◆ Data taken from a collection
_ _ _ _ _ _ _
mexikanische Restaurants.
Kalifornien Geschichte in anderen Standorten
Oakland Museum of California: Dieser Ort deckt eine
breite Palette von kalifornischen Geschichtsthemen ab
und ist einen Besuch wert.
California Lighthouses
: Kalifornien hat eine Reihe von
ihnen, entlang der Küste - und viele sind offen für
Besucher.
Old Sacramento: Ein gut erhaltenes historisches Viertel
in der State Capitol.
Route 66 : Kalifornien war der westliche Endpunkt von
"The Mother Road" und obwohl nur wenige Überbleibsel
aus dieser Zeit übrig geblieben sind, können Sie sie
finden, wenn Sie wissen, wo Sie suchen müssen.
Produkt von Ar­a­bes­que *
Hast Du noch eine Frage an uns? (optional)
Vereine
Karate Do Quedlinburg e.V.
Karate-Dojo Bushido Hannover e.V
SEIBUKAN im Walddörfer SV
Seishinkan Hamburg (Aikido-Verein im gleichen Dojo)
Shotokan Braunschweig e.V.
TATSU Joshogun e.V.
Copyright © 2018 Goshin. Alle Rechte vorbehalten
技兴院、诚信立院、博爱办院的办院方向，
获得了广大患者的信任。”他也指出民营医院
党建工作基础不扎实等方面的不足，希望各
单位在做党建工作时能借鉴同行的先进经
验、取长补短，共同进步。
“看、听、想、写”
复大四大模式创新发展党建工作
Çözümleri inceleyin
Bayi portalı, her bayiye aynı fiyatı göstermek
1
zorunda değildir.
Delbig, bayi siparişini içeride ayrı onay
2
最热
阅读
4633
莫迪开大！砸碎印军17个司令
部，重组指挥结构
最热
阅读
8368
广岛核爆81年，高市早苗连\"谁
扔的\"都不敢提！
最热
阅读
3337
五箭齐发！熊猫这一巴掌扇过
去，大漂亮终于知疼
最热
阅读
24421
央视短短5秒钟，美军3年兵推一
_ _ _ _ _ _ _
Reproduce every line of the listing above word for word, keeping the original order.

◆ REPLY
mexikanische Restaurants.
Kalifornien Geschichte in anderen Standorten
Oakland Museum of California: Dieser Ort deckt eine
breite Palette von kalifornischen Geschichtsthemen ab
und ist einen Besuch wert.
California Lighthouses
: Kalifornien hat eine Reihe von
ihnen, entlang der Küste - und viele sind offen für
Besucher.
Old Sacramento: Ein gut erhaltenes historisches Viertel
in der State Capitol.
Route 66 : Kalifornien war der westliche Endpunkt von
"The Mother Road" und obwohl nur wenige Überbleibsel
aus dieser Zeit übrig geblieben sind, können Sie sie
finden, wenn Sie wissen, wo Sie suchen müssen.
Produkt von Ar­a­bes­que *
Hast Du noch eine Frage an uns? (optional)
Vereine
Karate Do Quedlinburg e.V.
Karate-Dojo Bushido Hannover e.V
SEIBUKAN im Walddörfer SV
Seishinkan Hamburg (Aikido-Verein im gleichen Dojo)
Shotokan Braunschweig e.V.
TATSU Joshogun e.V.
Copyright © 2018 Goshin. Alle Rechte vorbehalten
技兴院、诚信立院、博爱办院的办院方向，
获得了广大患者的信任。”他也指出民营医院
党建工作基础不扎实等方面的不足，希望各
单位在做党建工作时能借鉴同行的先进经
验、取长补短，共同进步。
“看、听、想、写”
复大四大模式创新发展党建工作
Çözümleri inceleyin
Bayi portalı, her bayiye aynı fiyatı göstermek
1
zorunda değildir.
Delbig, bayi siparişini içeride ayrı onay
2
最热
阅读
4633
莫迪开大！砸碎印军17个司令
部，重组指挥结构
最热
阅读
8368
广岛核爆81年，高市早苗连\"谁
扔的\"都不敢提！
最热
阅读
3337
五箭齐发！熊猫这一巴掌扇过
去，大漂亮终于知疼
最热
阅读
24421
央视短短5秒钟，美军3年兵推一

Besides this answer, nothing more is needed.